Checking in quickly.
Long end bonds are still getting crushed, oil’s surging, the labor market is starting to soften, and the $ is rising as we reach the 18 month response lag period from this rate hiking cycle.
Positions & Rationale:
Oil:
Still long oil for several aforementioned reasons.
Global oil demand is at record highs in spite of widespread investor pessimism.
SPR release has ended.
Q3 & Q4 show a substantial supply shortfall and for Q4 specifically — about 3 million b/d. This rivals the biggest deficit in more than a decade while OPEC+ extends its production cuts simultaneously.
China hasn’t collapsed like every Western pundit has been forecasting since 1989, and much to my chagrin, evidently much more so recently. In fact, they implemented numerous stimulative measures recently that have unsurprisingly slipped under the radar.

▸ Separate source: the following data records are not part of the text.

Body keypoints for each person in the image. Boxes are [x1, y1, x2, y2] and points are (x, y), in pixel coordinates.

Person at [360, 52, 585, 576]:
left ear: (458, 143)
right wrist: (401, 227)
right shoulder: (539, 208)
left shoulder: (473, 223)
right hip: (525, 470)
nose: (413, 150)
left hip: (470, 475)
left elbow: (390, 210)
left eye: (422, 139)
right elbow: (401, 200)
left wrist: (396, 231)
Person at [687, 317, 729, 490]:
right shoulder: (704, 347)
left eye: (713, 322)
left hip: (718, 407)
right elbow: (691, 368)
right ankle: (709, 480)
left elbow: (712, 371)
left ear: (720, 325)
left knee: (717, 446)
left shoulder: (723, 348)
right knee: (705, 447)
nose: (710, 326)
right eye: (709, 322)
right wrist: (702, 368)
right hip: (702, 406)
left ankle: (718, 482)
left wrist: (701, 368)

This was a key factor for my positioning because China couldn’t collapse while commodities rallied; “The West’s reopening was accompanied by exceedingly aggressive fiscal & monetary stimulus. So naturally things would appear to be moving smoothly as we reopened. If fiscal & monetary stimulus is a pivotal portion of a DM nation’s reopening process, why wouldn’t it be for China as well?
China will stimulate their economy. They have to. It probably won’t be as aggressive as the West’s stimulus, but it will suffice… consequently, commodities will continue their ascent as the 2nd wave of inflation makes its presence felt.” —
Energy is still an exceedingly hated sector.
TLT:
Not much has changed here.
“Positioning in the long end of the curve is implying that inflation — core & headline — will swiftly and safely return to 2%. This is simply not happening. Commodities (oil specifically) are rising swiftly and this will beget higher inflation expectations.” —
Due to the policy errors of ‘20-’21, inflation has become entrenched/sticky.

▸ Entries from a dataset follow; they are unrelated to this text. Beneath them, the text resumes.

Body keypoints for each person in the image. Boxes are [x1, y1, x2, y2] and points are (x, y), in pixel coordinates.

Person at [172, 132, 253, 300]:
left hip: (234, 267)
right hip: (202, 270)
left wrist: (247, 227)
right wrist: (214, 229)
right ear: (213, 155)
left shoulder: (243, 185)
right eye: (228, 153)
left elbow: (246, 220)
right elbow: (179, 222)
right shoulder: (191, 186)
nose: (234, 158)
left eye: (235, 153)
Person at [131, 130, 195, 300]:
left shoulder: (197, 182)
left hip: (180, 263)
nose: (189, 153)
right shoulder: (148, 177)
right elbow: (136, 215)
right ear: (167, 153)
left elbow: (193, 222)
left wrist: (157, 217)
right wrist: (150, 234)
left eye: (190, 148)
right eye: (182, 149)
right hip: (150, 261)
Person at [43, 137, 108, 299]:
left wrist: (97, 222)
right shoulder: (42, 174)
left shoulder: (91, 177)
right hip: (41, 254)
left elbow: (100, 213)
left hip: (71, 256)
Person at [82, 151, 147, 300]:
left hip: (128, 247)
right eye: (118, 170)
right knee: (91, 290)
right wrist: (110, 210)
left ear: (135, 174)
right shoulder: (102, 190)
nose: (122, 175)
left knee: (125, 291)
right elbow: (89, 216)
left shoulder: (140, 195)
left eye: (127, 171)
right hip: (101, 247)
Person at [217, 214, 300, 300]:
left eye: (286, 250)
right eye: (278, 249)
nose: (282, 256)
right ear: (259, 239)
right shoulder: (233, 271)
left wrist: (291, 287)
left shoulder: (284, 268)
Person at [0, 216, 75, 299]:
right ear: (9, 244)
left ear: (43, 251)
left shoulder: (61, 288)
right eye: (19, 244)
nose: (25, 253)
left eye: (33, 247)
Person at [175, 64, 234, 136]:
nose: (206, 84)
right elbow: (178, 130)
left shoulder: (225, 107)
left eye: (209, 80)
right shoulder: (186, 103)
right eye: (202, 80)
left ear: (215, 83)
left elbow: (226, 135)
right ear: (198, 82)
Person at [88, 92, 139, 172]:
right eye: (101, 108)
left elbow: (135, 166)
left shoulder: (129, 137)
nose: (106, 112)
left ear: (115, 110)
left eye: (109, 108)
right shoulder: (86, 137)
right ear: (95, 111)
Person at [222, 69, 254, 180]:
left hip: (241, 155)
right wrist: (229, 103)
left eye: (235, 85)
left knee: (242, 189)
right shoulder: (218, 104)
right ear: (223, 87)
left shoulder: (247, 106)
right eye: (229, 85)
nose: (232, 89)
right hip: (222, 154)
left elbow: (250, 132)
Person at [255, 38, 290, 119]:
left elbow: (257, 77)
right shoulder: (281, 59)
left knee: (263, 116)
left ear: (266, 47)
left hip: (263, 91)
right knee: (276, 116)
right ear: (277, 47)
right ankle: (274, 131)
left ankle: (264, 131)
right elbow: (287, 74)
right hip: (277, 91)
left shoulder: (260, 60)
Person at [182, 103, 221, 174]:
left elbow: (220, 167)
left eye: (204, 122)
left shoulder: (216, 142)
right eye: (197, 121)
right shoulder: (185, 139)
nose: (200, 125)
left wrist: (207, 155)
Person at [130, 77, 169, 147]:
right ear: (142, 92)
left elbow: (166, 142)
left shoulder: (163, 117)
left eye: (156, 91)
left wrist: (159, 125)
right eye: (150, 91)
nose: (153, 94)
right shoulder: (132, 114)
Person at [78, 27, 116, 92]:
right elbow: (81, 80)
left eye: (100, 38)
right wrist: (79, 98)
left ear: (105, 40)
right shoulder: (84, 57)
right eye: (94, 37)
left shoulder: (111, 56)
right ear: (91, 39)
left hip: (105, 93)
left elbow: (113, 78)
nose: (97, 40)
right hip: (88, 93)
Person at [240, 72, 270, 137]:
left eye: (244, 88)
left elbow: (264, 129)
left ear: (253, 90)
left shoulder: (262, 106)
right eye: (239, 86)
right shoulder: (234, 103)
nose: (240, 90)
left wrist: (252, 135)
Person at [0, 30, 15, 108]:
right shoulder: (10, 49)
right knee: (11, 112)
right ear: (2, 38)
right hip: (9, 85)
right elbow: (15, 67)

We’ve entered a new regime in which the old 40yr bond bull market tactics won’t work.
Vol:
Once again, not much has changed here.
Short vol seems compulsory.
Dispersion is high; Mag7 volatility is ultimately obscuring index volatility.
We’re still seeing shades of the late ‘17 vol regime but we presently live in a turbulent world & the YC’s still deeply inverted — which historically precedes black swans. This is an unprecedented combo and the perfect storm.
I simply sleep better at night knowing I have some protection for when things go awry…
SPX:
Combination of bad breadth (as shown by historically low implied correlations), surging oil, ascending $ & rates. “Whenever the dollar is up, interest rates are up, and oil is up, historically that is not good looking forward.” — Stanley Druckenmiller.
I want to skate where the puck is going, not to where it’s already at.
NVDA:
To be completely transparent, I have the least confidence in this trade right now.
Vanna and charm/supportive flows will dissipate after this week, allowing for a window after OpEx to see some substantial downside here.
Positioning is very one-sided coming into a window of vulnerability.
Short tech/long energy.
Positions can change without notice and are not financial advice.